The recent Chamber of Commerce-commissioned study by Oxford Economics argued that The Bahamas needed to undertake internal reforms for its own good, regardless of whether it becomes a full WTO member or not, and that such changes were critical to maximising the benefits from joining.
Besides improving the “ease of doing business”, and eliminating bureaucracy and red tape, such reforms include lowering the cost of electricity and improving its reliability; cheaper and easier access to credit; equipping Bahamian workers with the necessary 21st century skills to compete; and digitising government services for smoother interaction with the public.
Private sector executives and advocates for joining the WTO have already voiced fears that The Bahamas will lose “a desperately-needed reform catalyst” if the government decides the 2020 WTO target is unattainable, warning that “momentum” to implement the changes cited by Oxford Economics - regardless of whether The Bahamas joins the WTO or not - could now slow or be lost completely.
The Bahamas, though, still has to implement numerous legislative reforms such as overhauling its intellectual property rights regime; enacting competition legislation and creating a watchdog to oversee this; and a National Investment Act to translate existing policy into statute.
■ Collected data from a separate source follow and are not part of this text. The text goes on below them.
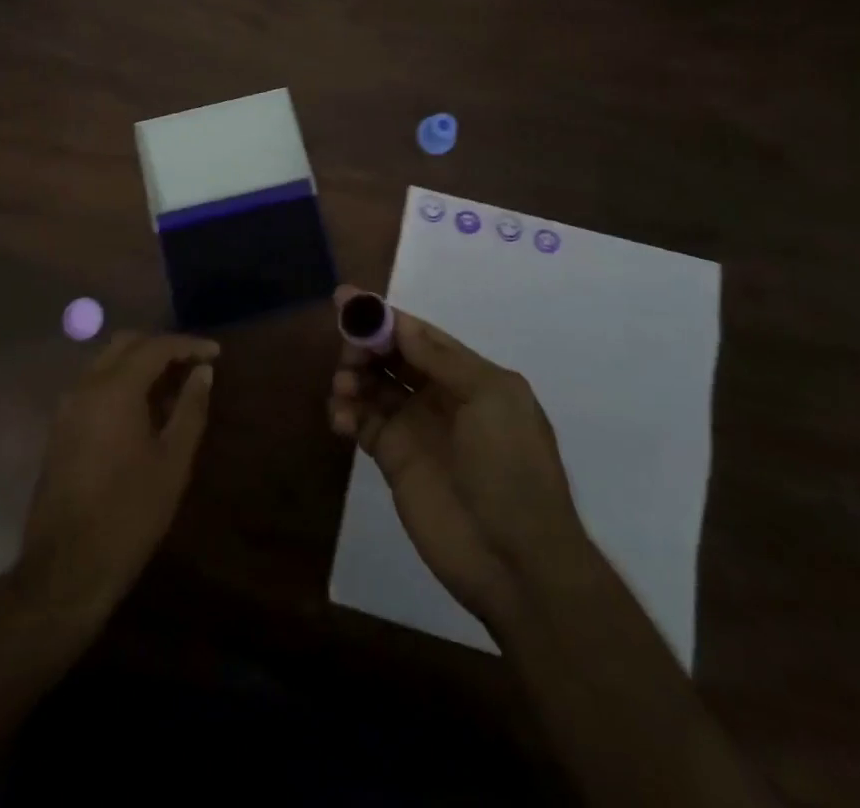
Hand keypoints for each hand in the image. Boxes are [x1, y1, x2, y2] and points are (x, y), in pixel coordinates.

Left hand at [19, 330, 217, 618]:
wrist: (66, 568)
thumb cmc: (129, 514)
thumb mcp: (173, 462)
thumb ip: (190, 409)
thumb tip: (203, 372)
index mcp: (114, 389)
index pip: (155, 346)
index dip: (188, 345)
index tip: (216, 353)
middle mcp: (86, 385)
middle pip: (126, 343)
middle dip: (161, 346)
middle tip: (193, 364)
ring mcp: (67, 405)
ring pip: (106, 361)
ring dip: (139, 362)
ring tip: (173, 385)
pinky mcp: (60, 426)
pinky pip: (94, 384)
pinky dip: (120, 381)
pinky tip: (143, 407)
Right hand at [328, 285, 585, 632]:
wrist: (516, 561)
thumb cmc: (511, 468)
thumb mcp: (491, 399)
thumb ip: (442, 359)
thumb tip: (401, 324)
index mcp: (470, 376)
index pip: (419, 335)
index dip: (384, 316)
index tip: (346, 299)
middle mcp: (441, 396)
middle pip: (391, 355)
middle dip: (364, 344)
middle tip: (347, 352)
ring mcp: (416, 428)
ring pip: (373, 385)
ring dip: (352, 376)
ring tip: (344, 388)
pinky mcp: (394, 460)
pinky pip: (363, 422)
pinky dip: (347, 413)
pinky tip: (343, 419)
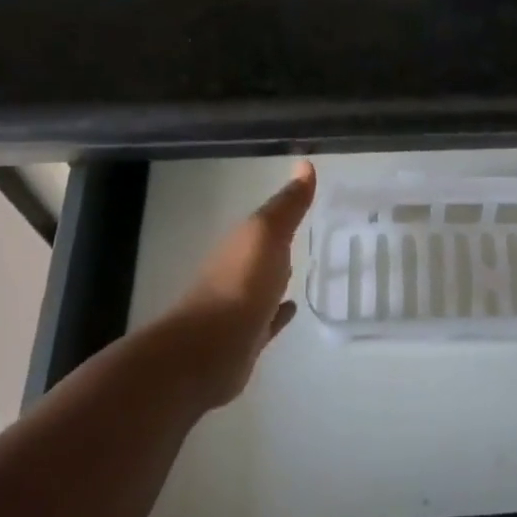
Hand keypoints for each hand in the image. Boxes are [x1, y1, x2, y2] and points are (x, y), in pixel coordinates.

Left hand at [168, 161, 315, 407]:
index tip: (306, 200)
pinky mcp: (246, 339)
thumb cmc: (240, 285)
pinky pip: (267, 319)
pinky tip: (291, 310)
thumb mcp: (266, 234)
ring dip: (278, 276)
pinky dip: (279, 313)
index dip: (285, 210)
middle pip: (262, 251)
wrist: (208, 352)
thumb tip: (305, 164)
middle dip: (280, 242)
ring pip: (264, 284)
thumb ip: (287, 205)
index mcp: (241, 243)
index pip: (265, 221)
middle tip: (308, 232)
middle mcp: (237, 271)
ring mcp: (239, 307)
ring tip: (304, 269)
Besides its domestic agenda, The Bahamas also has to negotiate which import tariff rates it will lower - and by how much - and which industries will be opened to foreign competition with the WTO working party overseeing talks on its accession.
The Working Party consists of member states who have an interest in trading with The Bahamas. These include the likes of the US, Canada, the European Union (EU), China, the UK, members of CARICOM and, possibly, Latin American nations such as Brazil.